Lawmakers including Hoffman objected to extending the light rail, arguing the whole county should not pay for routes that serve just three cities, and taking particular umbrage with a route planned near the state Capitol, which was approved by voters in a prior Proposition 400 extension in 2005. Their bill called for Maricopa County residents to vote twice: Once on a tax to fund freeways and main streets, and another on the light rail.
Latest bill signings, vetoes from Hobbs
Hobbs signed 20 bills into law Tuesday, though her first session as governor is more notable for her vetoes.

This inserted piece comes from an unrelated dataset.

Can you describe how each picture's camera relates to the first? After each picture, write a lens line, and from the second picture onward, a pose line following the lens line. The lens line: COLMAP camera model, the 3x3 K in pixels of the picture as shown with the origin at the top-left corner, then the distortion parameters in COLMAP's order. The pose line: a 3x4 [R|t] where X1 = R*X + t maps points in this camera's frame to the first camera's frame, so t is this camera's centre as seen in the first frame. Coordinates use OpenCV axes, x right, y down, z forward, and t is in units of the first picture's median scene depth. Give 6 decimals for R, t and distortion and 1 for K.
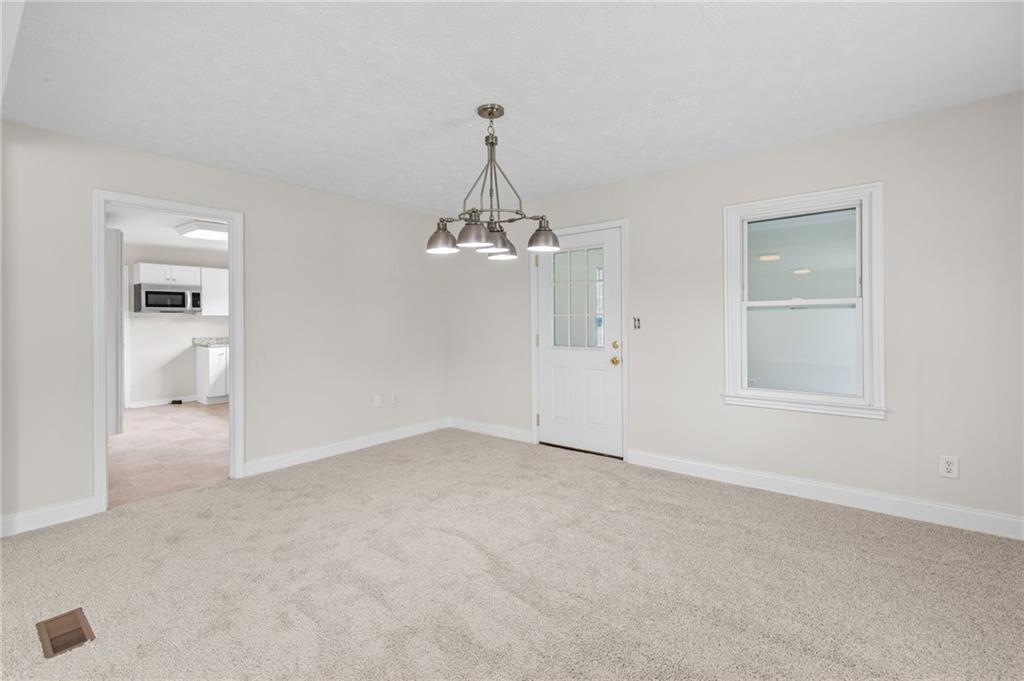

Among those that will become law are measures that allow law enforcement to charge a fee for obtaining copies of video recordings of up to $46 per hour (Senate Bill 1148); allow emergency medical care technicians on ambulances to provide care for police dogs injured in the line of duty (Senate Bill 1068); and transfer the duties of the Arizona State Board of Funeral Directors and Embalmers to the Department of Health Services (Senate Bill 1210).
The funeral board was set to expire at the end of the year, putting pressure on lawmakers to pass a bill reassigning its duties, which include licensing mortuaries and handling burial and cremation complaints.
But drawing much more interest this year is the political divide between the Democratic governor and Republican-majority Legislature, a divide evidenced by Hobbs’ record-setting veto count. As of Tuesday, when she added 18 more to that list, Hobbs had vetoed 143 bills, well beyond the record set in 2005 by then-Democratic Gov. Janet Napolitano.
Among the bills Hobbs vetoed are:
- Senate Bill 1410: Would have required school districts to create a method for parents to report suspected violations of parental and students’ rights.
- House BIll 2802: Would have toughened penalties for sale and trafficking of fentanyl, to include a minimum term of 5 years prison and maximum of 15 years after a conviction.
Hobbs said the fentanyl bill would “criminalize substance use disorder” and the state must instead prioritize treatment and risk reduction to slow the opioid epidemic.
Six bills relating to elections also were dispatched by the governor, who was elected in November in part for her role defending the state’s election procedures against attacks, a defense she pledged to continue if voters put her in the Governor’s Office.
Those bills would have required a warning on ballot return envelopes that mailing them back after the Friday before Election Day could lead to a delay in results (Senate Bill 1095) and allowed the public to see cast vote records — essentially how an individual voted but without linking it to the person’s identity — after the canvass is certified (Senate Bill 1332).
Another bill would have required Maricopa County to do a hand count of 400 ballots from the 2022 election.
Hobbs vetoed that measure, Senate Bill 1471, noting plainly: “The 2022 election is settled. It’s time to move on and start working to solve the problems faced by everyday Arizonans.”